David Spilker, Special Agent in Charge of the Department of Veterans Affairs Office of Inspector General’s (VA OIG) Southeast Field Office, highlighted the protection of veteran healthcare programs, saying, “This civil settlement reinforces the VA OIG’s commitment to safeguarding the integrity of VA’s healthcare programs and operations and preserving taxpayer funds.”

Special Agent in Charge Amy K. Parker of the U.S. Office of Personnel Management, Office of the Inspector General (OPM OIG), addressed the Federal Employees Health Benefits Program (FEHBP), stating, “This settlement demonstrates the OPM OIG’s commitment to protecting patients from tests that are not medically reasonable or necessary and safeguarding the FEHBP from fraudulent claims.”

The civil settlement also resolves claims brought under the qui tam or whistleblower provisions of the False Claims Act by current or former employees of Physician Partners of America (PPOA) and its affiliates: Donald Haight, Dawn Baker, Dr. Harold Cho, Dr. Venus Dookwah-Roberts, and Dr. Michael Lupi. Whistleblowers, under these provisions, can file actions on behalf of the United States and receive a portion of any recovered funds.

This resolution is the result of collaborative efforts from the Justice Department’s Civil Division, Commercial Litigation Branch, Fraud Section; the U.S. Attorney’s Office for the Middle District of Florida; HHS-OIG; VA OIG; DCIS; DOL OIG; and OPM OIG.

This case underscores the government’s dedication to combating healthcare fraud.
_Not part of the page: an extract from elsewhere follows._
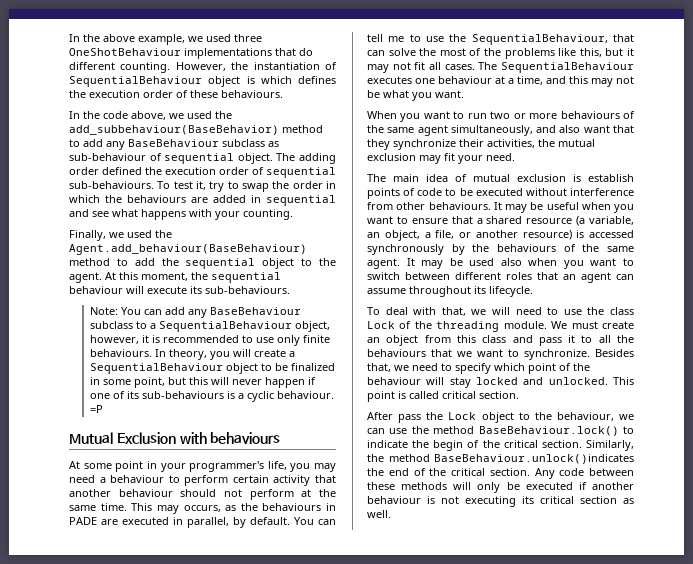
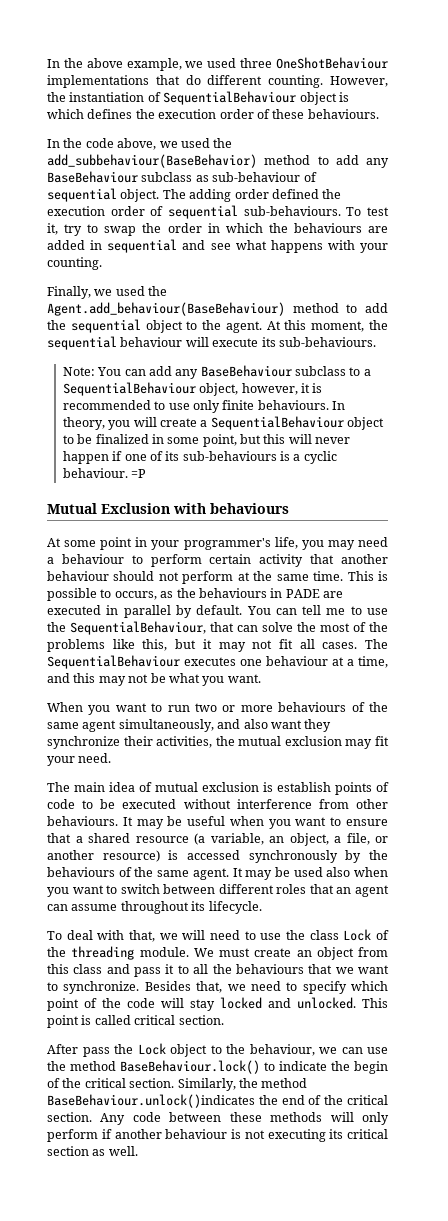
[156,505,179,514] may -> [378,571,389,581] [47,588,112,601] is possible to
[187,517,229,528] parallel, -> [123,605,171,618] parallel
[613,125,634,133] that -> (302, 724) none
[367,377,421,385] behaviour -> [127,998,155,1008] code
[506,482,573,490] be executed -> [47,1129,98,1142] perform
The False Claims Act remains a critical tool in these efforts. Individuals with information about potential fraud can report it to the Department of Health and Human Services at 800-HHS-TIPS (800-447-8477).

The Department of Justice established the COVID-19 Fraud Enforcement Task Force on May 17, 2021, to combat pandemic-related fraud, further demonstrating the commitment to protecting government relief programs. Tips and complaints about potential fraud affecting COVID-19 relief programs can be reported via the Civil Division’s Fraud Section website or by calling the Department of Justice’s National Center for Disaster Fraud (NCDF) Hotline at 866-720-5721.

Senior Trial Counsel David W. Tyler of the Civil Division and Assistant U.S. Attorney Lindsay Saxe Griffin for the Middle District of Florida handled this case.

It is important to note that the claims resolved by this settlement are allegations, and there has been no formal determination of liability.